- _Work to do_:
Reproduce the loudspeaker article word for word, from "Factor 2: Phase" up to and including "the phase domain.".

- _Given text_:
Eight Prime Factors That Determine The Sonic Properties Of Loudspeakers
The individual elements that must work together in order to deliver sonic quality...

January 21, 2014, by Ken DeLoria

live sound international

There are eight prime factors that determine what we hear from a loudspeaker, each governed by a wide – and interactive - range of electrical and mechanical parameters that come into play.

These include the following:

—The materials used to construct cones and diaphragms (paper, aluminum, titanium, carbon fiber, composites, etc).

—Low-frequency and mid-frequency cone geometry.

—The power, linearity, and type of magnetic circuit used in drivers (Alnico, ceramic, neodymium), as well as the voice coil wire (copper, aluminum, round, hexagonal, single layer, double layer, etc.), voice coil former material, acoustical reflections from the spider; the phase plug (in high-frequency drivers), and the concentricity of the voice coil in the magnetic gap.

—Horn material and flare rate.

—Enclosure material and construction quality (rigid is always better than poorly fitted joinery), as well as enclosure volume, bass port area, duct length, and port material (hint: wooden or PVC ports are better than cardboard and soft plastic).

—Composition of interior dampening material.

—Edge diffraction from the enclosure shape; the design of the crossover circuitry.

—Driver protection circuitry (if any).

—And much more!

This list makes it clear that a loudspeaker is the sum of its parts. Less apparent is the complex interrelationship of the many individual elements that must work together synergistically in order for a loudspeaker system to provide outstanding sound quality.

Factor 1: Frequency Response

There are two aspects to frequency response. First is the overall bandwidth of the response range. A wide bandwidth, say 40 Hz – 19 kHz, provides an immediate sensation of “high fidelity.” Conversely a narrow response range such as 200 Hz – 6 kHz will be perceived as “low fidelity,” though within that range the overall performance might be quite good indeed, such as a mid-range device in a 3-way system that was not designed to reproduce the full spectrum.

The second aspect is how even, or uneven, the response may be within the intended range. An even response equates to a flat loudspeaker…which usually is a good thing. When the response is uneven, the loudspeaker is not flat and can’t be relied upon for important judgments such as balancing input channels and setting EQ. While the overall bandwidth is a function of the loudspeaker’s design, an uneven response – if the magnitude is not excessive - can usually be corrected with precision parametric equalization, though this will require the use of a high-resolution spectrum analyzer.

Factor 2: Phase Response
Intimately linked with frequency response, phase response is quickly identifiable by using an FFT (Fast Fourier Transform) analyzer to characterize a loudspeaker. Every deviation in the frequency domain will yield a corresponding deviation in the phase domain.

Though we do not hear variations in phase response as readily as frequency response, such deviations are nonetheless present in virtually all real-world loudspeakers. When the other parameters have been optimized by careful design work, variations in phase response become quite audible.

- _Dataset content_:

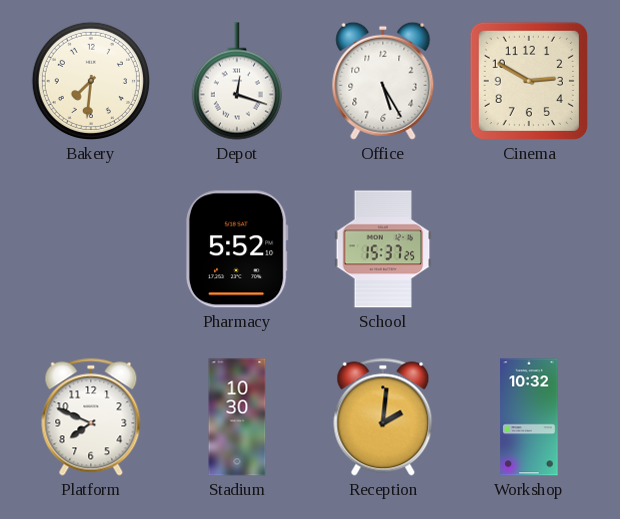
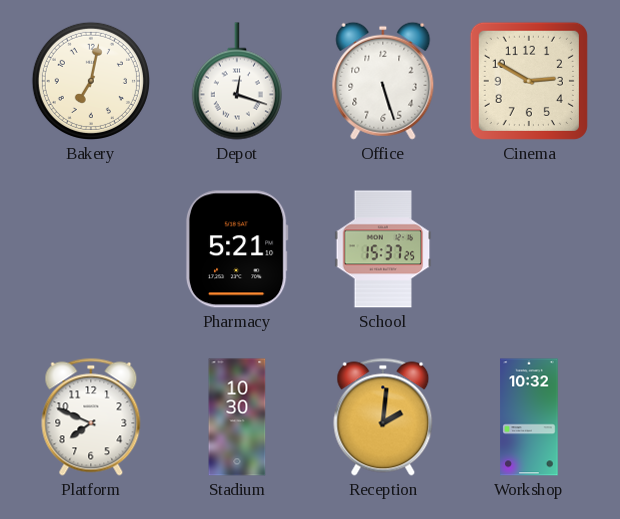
Bakery: 7:31 -> 7:02
Office: 5:25 -> 5:27
Pharmacy: 5:52 -> 5:21
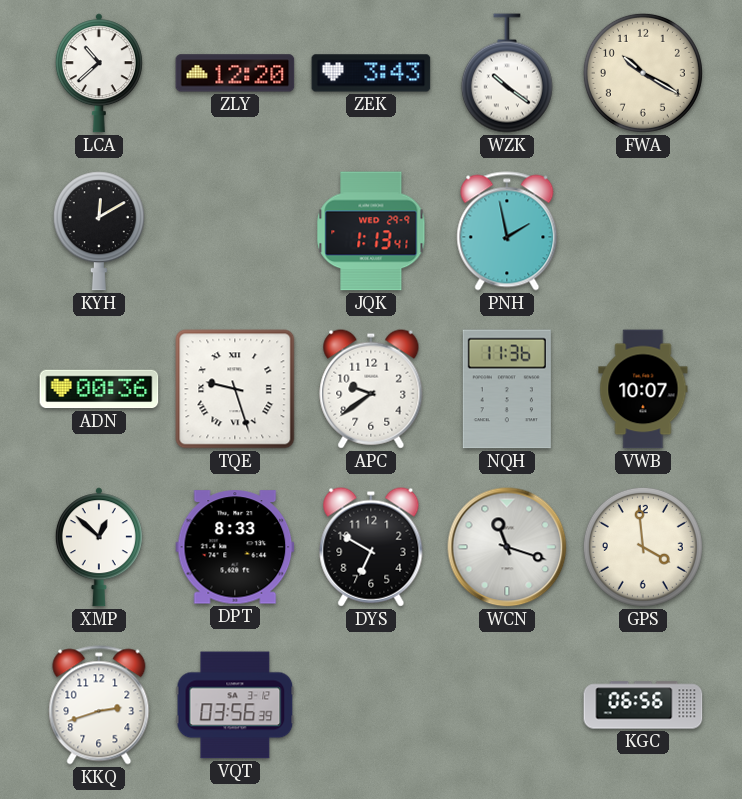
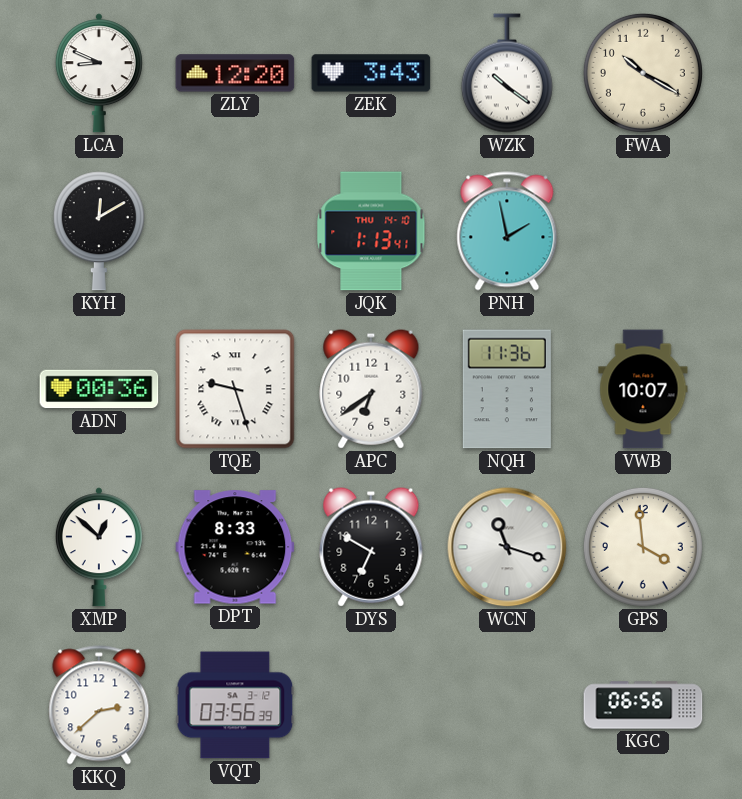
LCA: 10:38 -> 8:49
JQK date: WED 29-9 -> THU 14-10
APC: 9:39 -> 6:39
KKQ: 2:42 -> 2:38
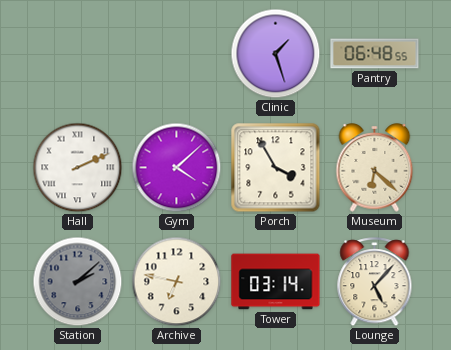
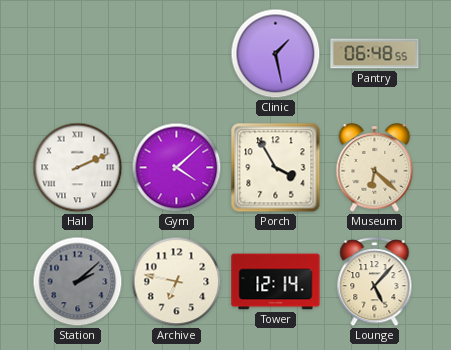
Clinic: 1:27 -> 1:28
Tower: 03:14 -> 12:14
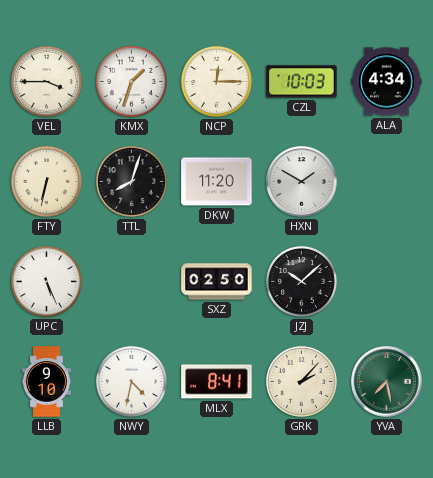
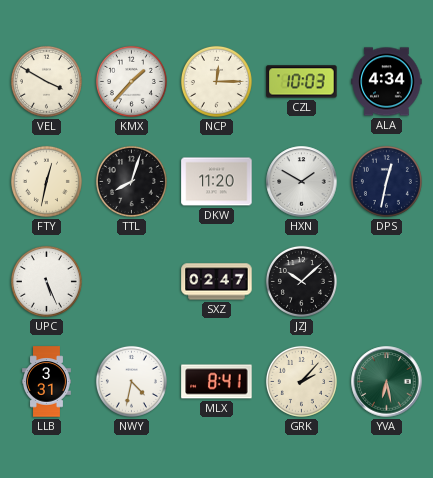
VEL: 3:45 -> 3:50
KMX: 1:33 -> 1:37
FTY: 6:32 -> 12:32
DPS: none -> 12:32
SXZ: 02:50 -> 02:47
LLB: 9:10 -> 3:31
YVA: 7:28 -> 6:28
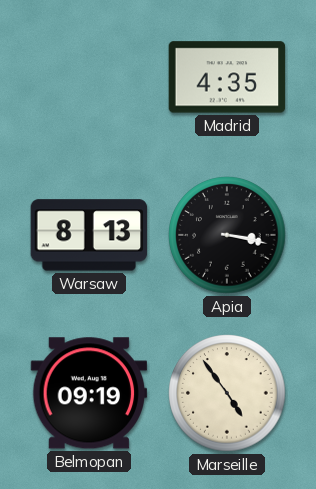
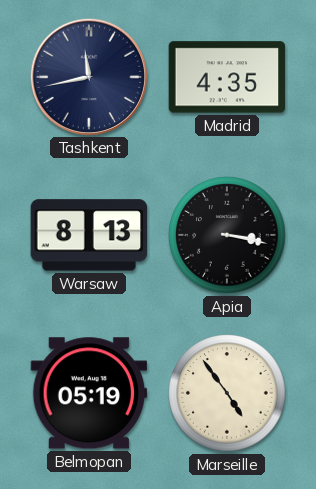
Tashkent: none -> 11:43
Belmopan: 09:19 -> 05:19
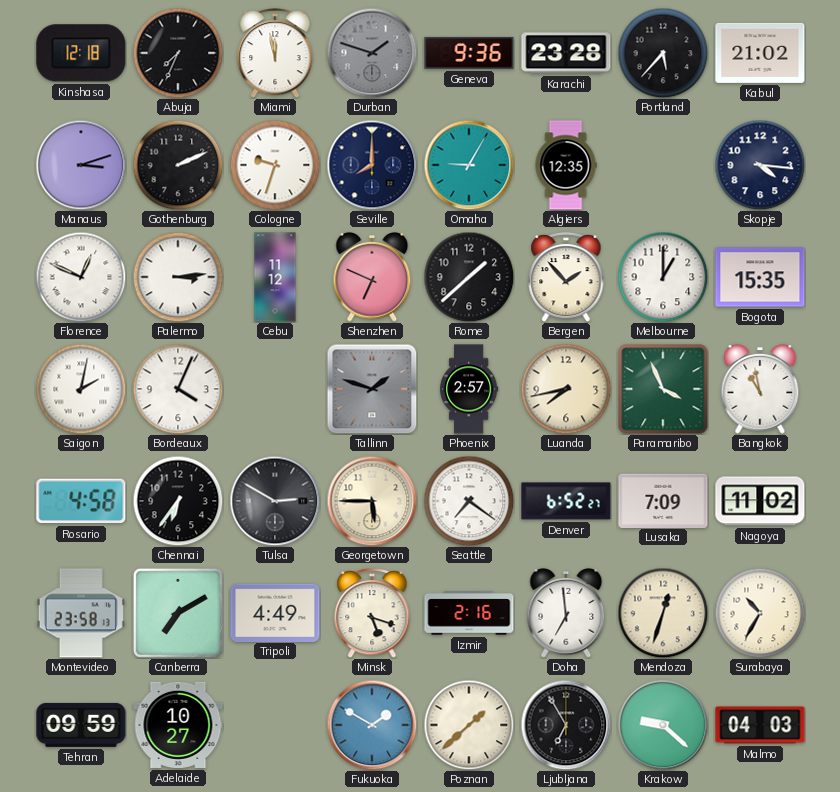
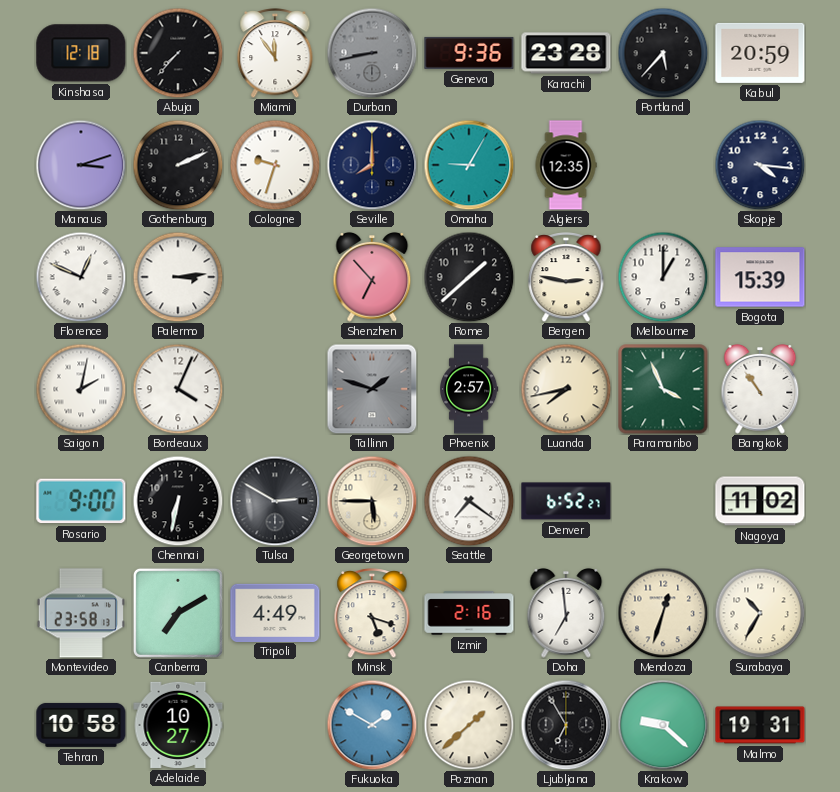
Abuja: 7:34 -> 7:37
Miami: 11:58 -> 11:54
Durban: 1:48 -> 8:43
Kabul: 21:02 -> 20:59
Cebu: 11:12 -> none
Shenzhen: 6:49 -> 6:53
Bergen: 1:53 -> 2:47
Bogota: 15:35 -> 15:39
Bangkok: 10:58 -> 10:54
Rosario: 4:58 -> 9:00
Chennai: 6:36 -> 6:32
Lusaka: 7:09 -> none
Tehran: 09:59 -> 10:58
Malmo: 04:03 -> 19:31
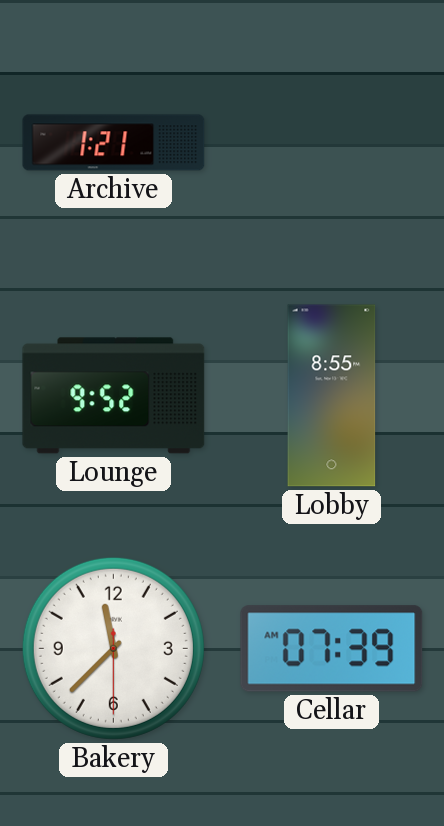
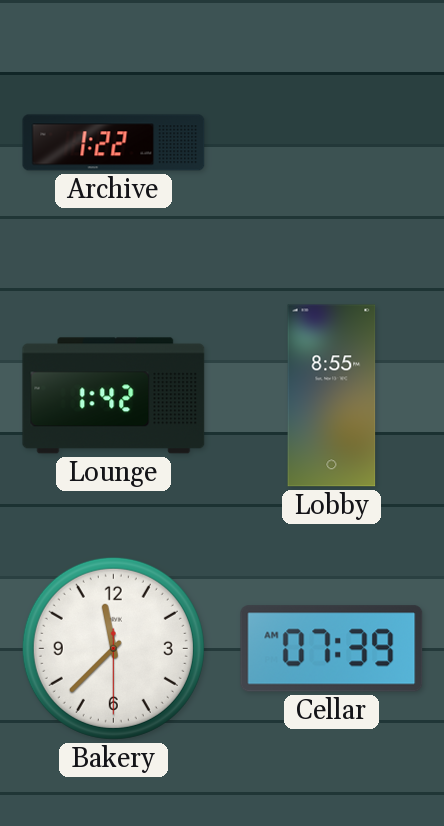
Archive: 1:21 -> 1:22
Lounge: 9:52 -> 1:42
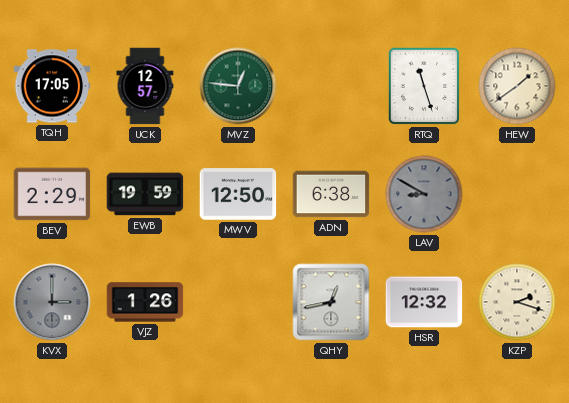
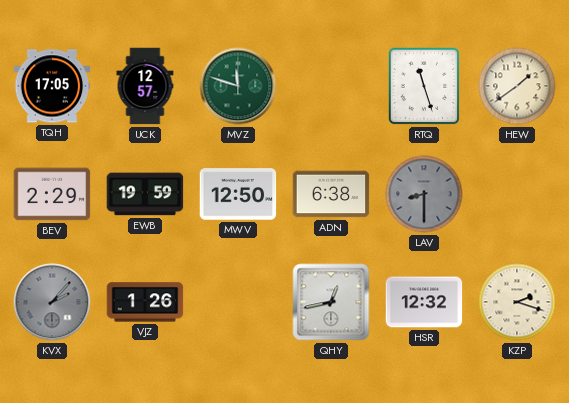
MVZ: 12:46 -> 11:48
LAV: 8:50 -> 8:30
KVX: 3:00 -> 2:07
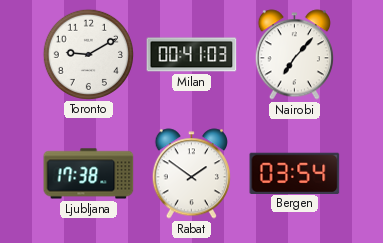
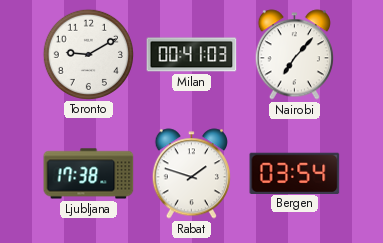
Rabat: 1:51 -> 1:48
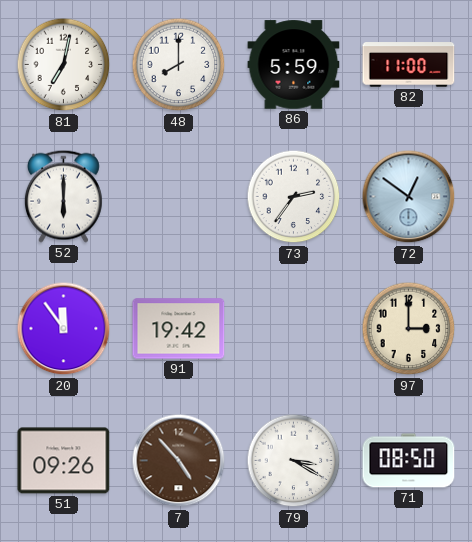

- _Exercise solution_:
Factor 2: Phase Response
Intimately linked with frequency response, phase response is quickly identifiable by using an FFT (Fast Fourier Transform) analyzer to characterize a loudspeaker. Every deviation in the frequency domain will yield a corresponding deviation in the phase domain.